Chef Ryan Gall first came to my attention when he replaced Michael Gottlieb at Tchefuncte’s. These were impossible shoes to fill, I reasoned, but I loved Ryan’s food. From there he moved to Pardo’s and I loved it even more. To my taste, Pardo’s struggled to regain its footing on the plate after it moved from the Hwy 21 location, and honestly, since the passing of the chef even before that. But I have grown to be one of the biggest fans of Pardo’s, and it was Ryan Gall that convinced me that Pardo’s was a favorite again.
And then I was told he was moving on to his own place, which was devastating news. It took forever for the renovation of the office space in downtown Covington, catacorner to John Besh’s new restaurant, in what has now become the most imposing building downtown. The Hampshire is hard to miss with its deep blue color, and inside the beautiful renovation are more rich tones in that palette.
We went on the second night it was open and the bar had a buyout, so the kitchen was stressed. When I saw the food going to the bar I was jealous. Platters of wonderful looking fingerfood kept passing our table. All the servers were clearly newbies but were solicitous and earnest. They were in it for us to win it. I wasn’t sure what would be on the menu because it says “Menu coming” online. This wasn’t a concern because I have had Ryan’s food at Pardo’s and always loved it. We were safe.
The cornbread “thing” is the complimentary bread here, though its presentation is more interesting than most. It is a large portion and comes in a cast iron skillet on a cutting board. A little bowl of honey with a honey server sitting in it is beside the skillet, and butter is also in this line of things. Very nice presentation, and I have to say that I liked this cornbread very much. (I usually don’t.) It was simple and good. The butter was a little weird in that it had dill and some lemon in it. Hmmm.
I got the crabcake as an appetizer, and we ordered a steakhouse dinner. There was creamed spinach and what was described as loaded baked potato soufflé as sides. And Ryan sent out some steak tip eggrolls.
The crabcake was enormous, and came in a bowl with a puddle of sauce dotted with coarse mustard seeds.
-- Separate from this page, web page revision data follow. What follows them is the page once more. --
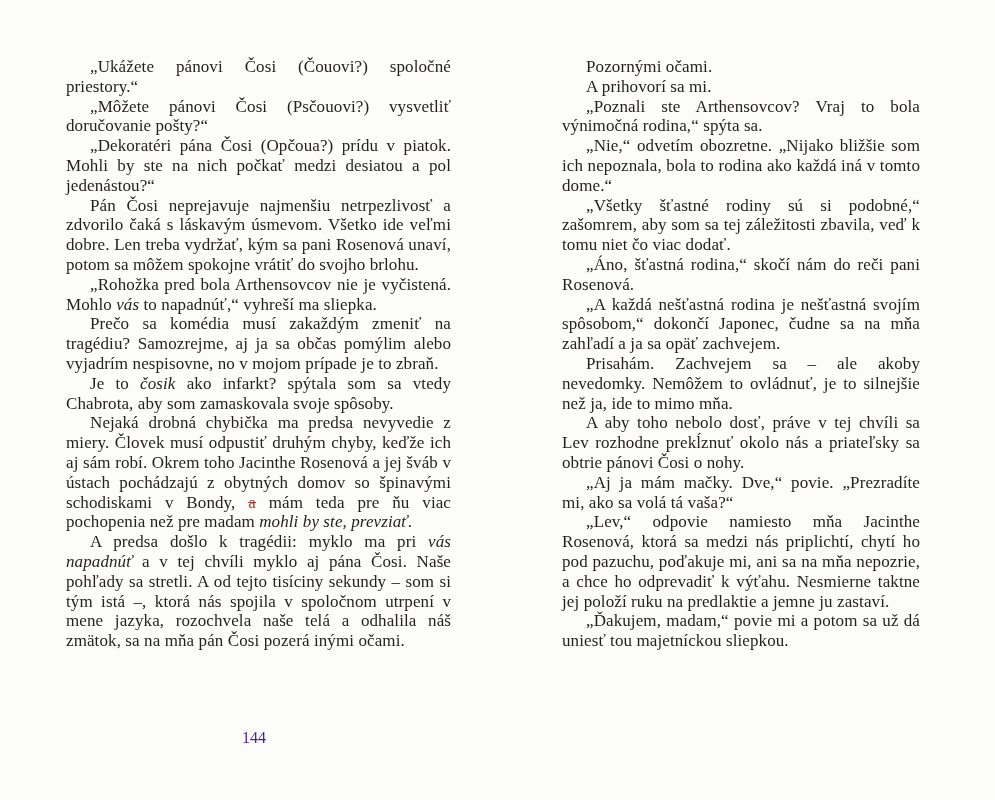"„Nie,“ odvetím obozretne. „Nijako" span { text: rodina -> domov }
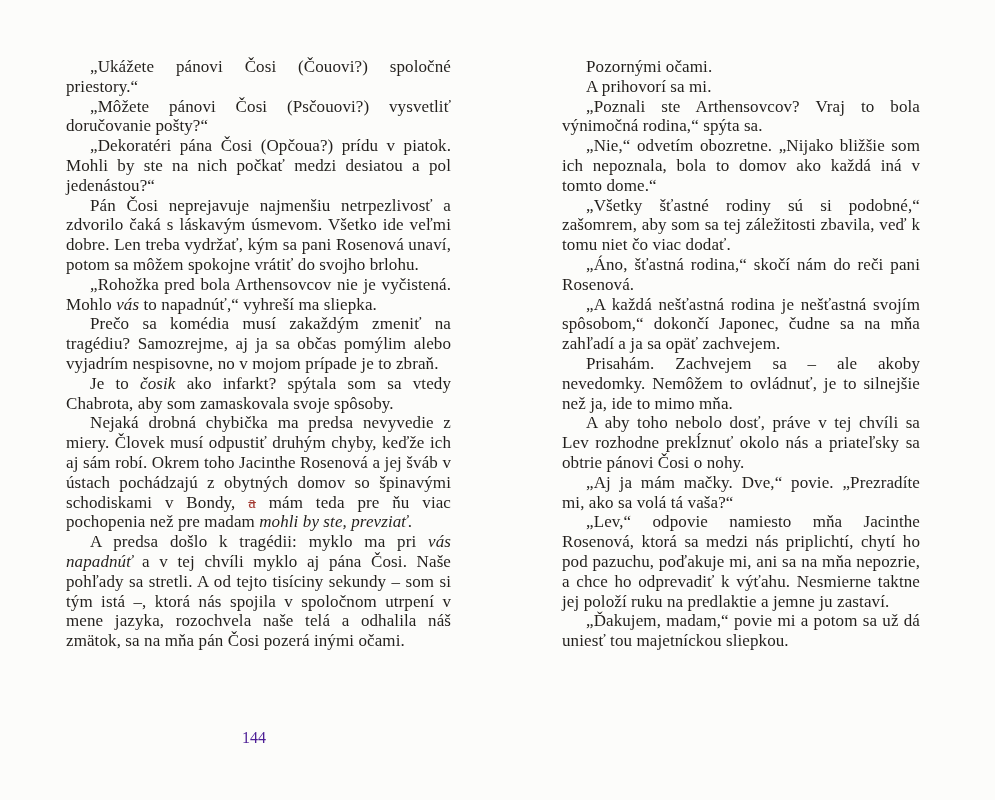"144" .page-number { color: #4c1d95 -> #3b82f6 }
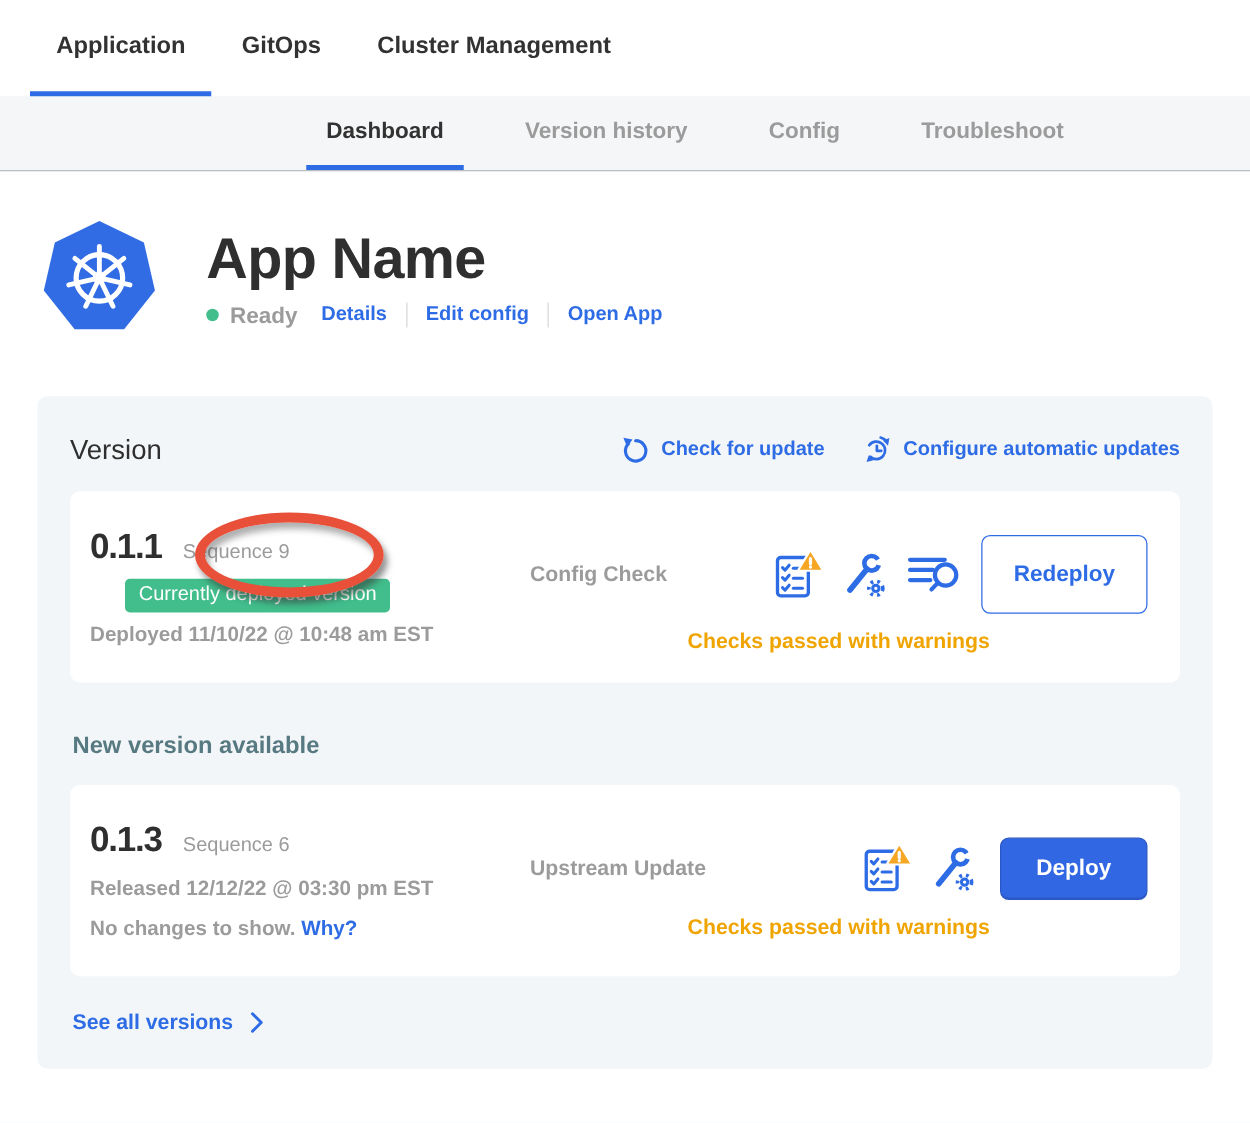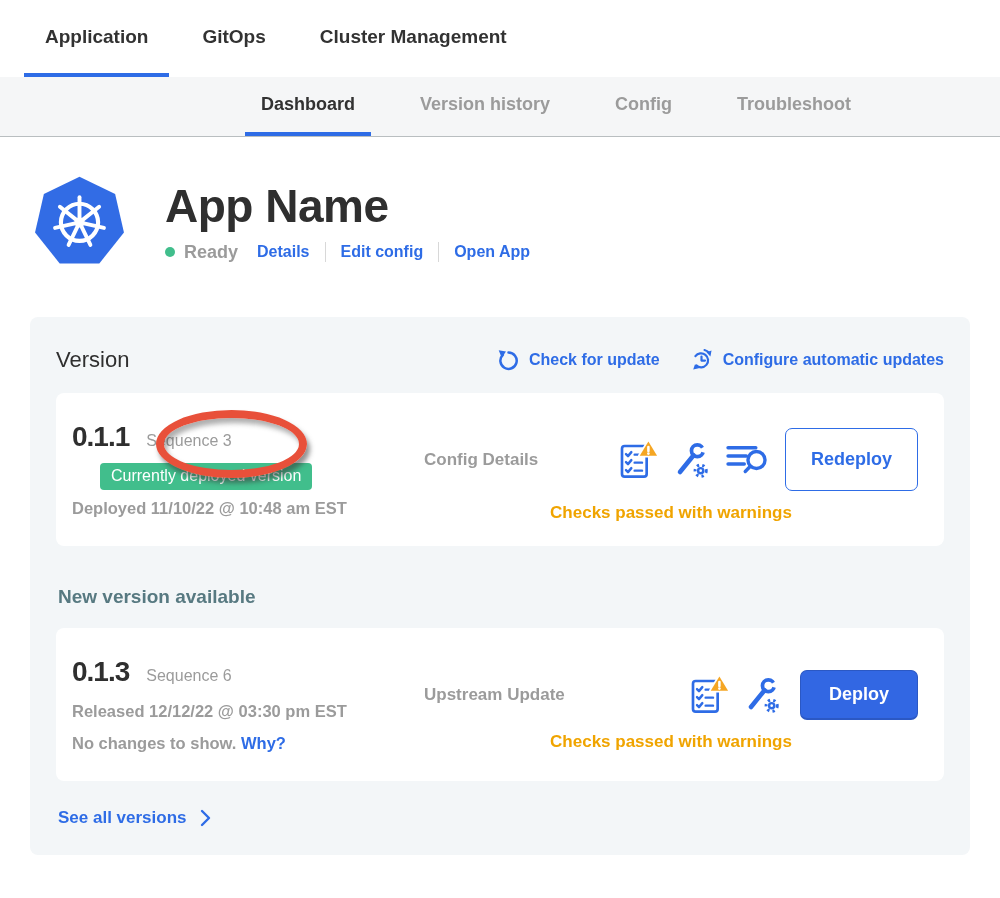"Application" .topnav { gap: 12px -> 3px }
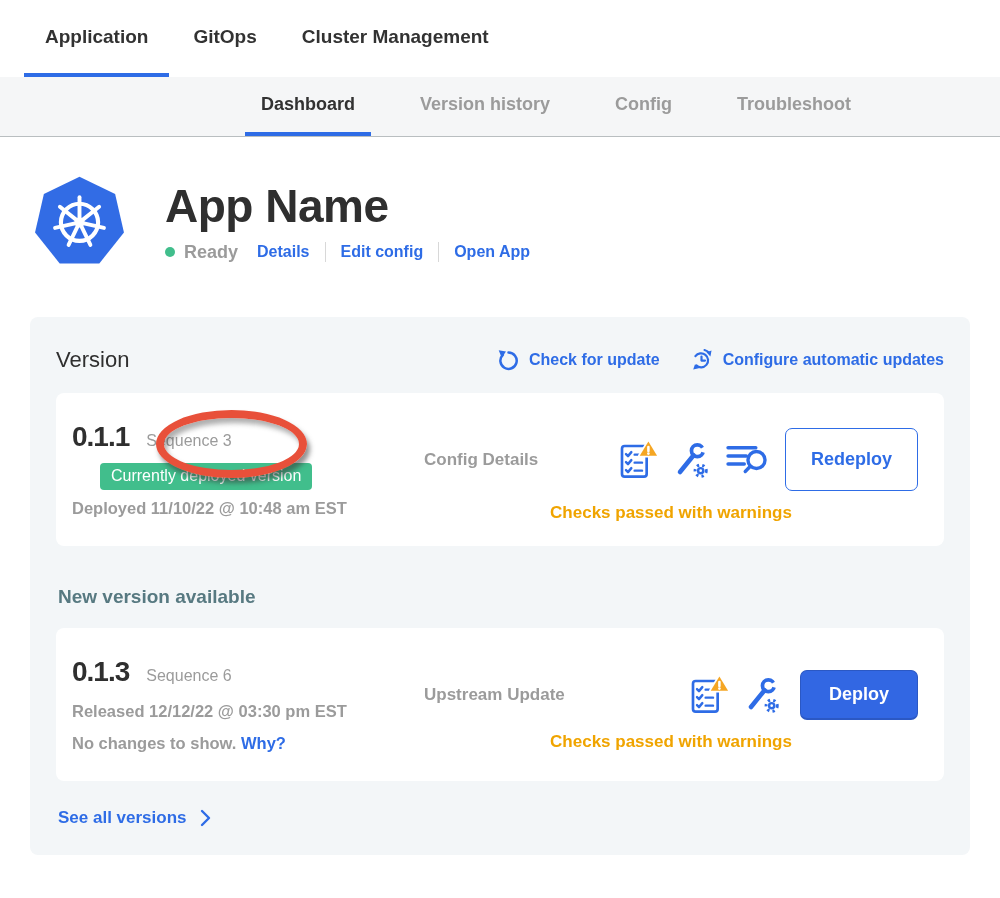"Sequence 3" span.v-seq { text: 3 -> 9 }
On top was a mango salsa. I often say on The Food Show that I almost never eat mango, which is true. But I always enjoy it tremendously when I run across it, and I find it makes whatever I am eating sort of “breezy.” In other words, mango is refreshing in any application.
This crabcake topper was no exception. It also contained chopped purple onion and some herbs. These contrasting flavors also buttressed the delicate crab flavor tower underneath it. The crabcake was so lightly “filled” that a pile of crabmeat fell out when the plate was set down. This was almost entirely jumbo lump crab. This situation is always a treat. I loved this.
The steak tips eggroll was set on a plate as pieces in a cheesy sauce. I wish I could have made a meal of this. There is a flavor in these eggrolls that I find mysterious yet familiar, rare, and very pleasing. I feel like cumin is involved in a very subordinate role. I wish I ran across this taste more. The goodness of these eggrolls was completely lost on ML.
We ordered a steak which at $48 was a steal. I knew it would be great beef and it would be expertly done. We ordered it medium and it was exactly both of those things: great beef expertly done. It was divided in the kitchen so it was like two small tournedos, nicely plated with a rosemary sprig and a little pitcher of wine sauce which was too congealed to be good. This sauce needs reworking.
What really needs reworking is the creamed spinach. As a fan of this dish who orders it everywhere, I can say that unequivocally. And stat.
We liked the loaded baked potato soufflé. I am not usually a fan of a twice-baked potato, which is what this sort of was. But I loved the presentation and I liked the dish. It had lots of butter and some cream and big crumbles of bacon. It was plated as though the potato was in a cup, which was different.
There were a few hiccups here on the second night, But I am looking forward to seeing what this chef will offer now that he’s in his own place. He landed in Covington after working on the PGA tour. And we know that those people know how to eat the best.